In late 2016 or early 2017, the indictment read, Joffe, Lorenzen, and Dagon, “continued to compile additional information and data regarding the [Alfa Bank] allegations, and gathered other purported data allegedly involving Trump-related computer networks and Russia” (emphasis added). “Sussmann would later convey these allegations to another U.S. government agency,” the indictment continued.
In its “Motion to Inquire on Potential Conflicts,” the special counsel’s office revealed that the “other purported data” involved the YotaPhone and its supposed connection to the EOP, as well as the Trump Tower and Trump residential building. Sussmann then allegedly passed on this “intel” to the CIA.
Antonakakis’s Data Didn’t Extend to the YotaPhones
But if Antonakasis’ denials are to be believed—and I think they should be because they are completely consistent with the special counsel’s allegations and Antonakakis’s private correspondence—Antonakasis only reviewed data in July and August 2016, and thus had nothing to do with the EOP data connected to the YotaPhones.
Here, then the special counsel’s allegations concerning Georgia Tech’s access to the EOP data as part of the proof-of-concept stage of its DARPA contract prove significant. That appears precisely why Antonakasis accessed the EOP data, but as the indictment made clear, Lorenzen was not part of that contract proposal, yet the special counsel alleged Lorenzen and Dagon both exploited the EOP data. So the real question is: how?
How did Lorenzen and Dagon obtain access to the EOP data to mine it to craft the YotaPhone conspiracy theory? Did Joffe provide them access to the data separate and apart from Georgia Tech? Or did Dagon access the EOP data at the Georgia Tech lab?

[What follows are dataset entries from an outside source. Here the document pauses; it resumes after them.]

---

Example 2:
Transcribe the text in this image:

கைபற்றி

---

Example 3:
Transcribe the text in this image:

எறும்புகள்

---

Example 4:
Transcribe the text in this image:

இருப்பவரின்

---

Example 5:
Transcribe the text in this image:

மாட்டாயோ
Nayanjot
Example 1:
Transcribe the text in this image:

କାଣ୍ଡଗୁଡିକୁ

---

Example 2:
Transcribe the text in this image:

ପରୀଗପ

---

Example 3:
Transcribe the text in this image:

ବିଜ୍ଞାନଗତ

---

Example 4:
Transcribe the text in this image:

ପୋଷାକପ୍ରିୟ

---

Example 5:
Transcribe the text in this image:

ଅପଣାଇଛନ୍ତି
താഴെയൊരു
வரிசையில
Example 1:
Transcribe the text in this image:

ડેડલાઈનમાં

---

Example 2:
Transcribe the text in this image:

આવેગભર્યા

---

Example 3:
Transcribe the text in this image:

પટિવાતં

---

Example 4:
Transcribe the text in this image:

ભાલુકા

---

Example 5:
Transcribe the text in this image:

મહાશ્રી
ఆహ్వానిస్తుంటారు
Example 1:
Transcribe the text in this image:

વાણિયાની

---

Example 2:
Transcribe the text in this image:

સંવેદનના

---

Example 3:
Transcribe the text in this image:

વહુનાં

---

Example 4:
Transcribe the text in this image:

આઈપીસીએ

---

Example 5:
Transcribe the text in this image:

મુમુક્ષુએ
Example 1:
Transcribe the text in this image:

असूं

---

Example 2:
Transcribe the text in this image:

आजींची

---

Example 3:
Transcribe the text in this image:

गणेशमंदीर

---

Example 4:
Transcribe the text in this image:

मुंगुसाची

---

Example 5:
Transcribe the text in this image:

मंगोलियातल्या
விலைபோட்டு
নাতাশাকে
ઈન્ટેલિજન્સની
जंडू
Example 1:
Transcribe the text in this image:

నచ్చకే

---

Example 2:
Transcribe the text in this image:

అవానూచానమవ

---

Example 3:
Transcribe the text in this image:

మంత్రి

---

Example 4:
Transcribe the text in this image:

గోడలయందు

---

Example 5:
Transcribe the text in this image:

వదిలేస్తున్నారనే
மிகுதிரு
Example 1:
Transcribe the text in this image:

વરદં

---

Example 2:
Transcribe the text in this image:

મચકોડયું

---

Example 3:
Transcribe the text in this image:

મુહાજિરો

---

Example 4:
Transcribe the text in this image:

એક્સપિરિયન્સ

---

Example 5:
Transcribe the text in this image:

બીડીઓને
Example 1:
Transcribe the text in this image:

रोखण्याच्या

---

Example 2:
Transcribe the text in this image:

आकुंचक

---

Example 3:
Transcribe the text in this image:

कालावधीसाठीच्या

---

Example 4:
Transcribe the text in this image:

The Federalist asked Georgia Tech’s general counsel and other top lawyers at the university if Dagon had used Georgia Tech data or resources to mine the EOP data, but did not receive a response. It may well be that Joffe had instead provided Lorenzen and Dagon access to the EOP data, which then raises other questions concerning the legality of that move.
Two things are certain, however, from Antonakasis’s commentary. First, access to EOP data is extremely limited, with him only obtaining a few months of access before it was pulled from his work. Second, Antonakasis seems oblivious to the extent of the scandal in which his peers are apparently embroiled, and because of his ignorance he sees the special counsel as the bad guy.
But it was not Durham who was lying in the indictment.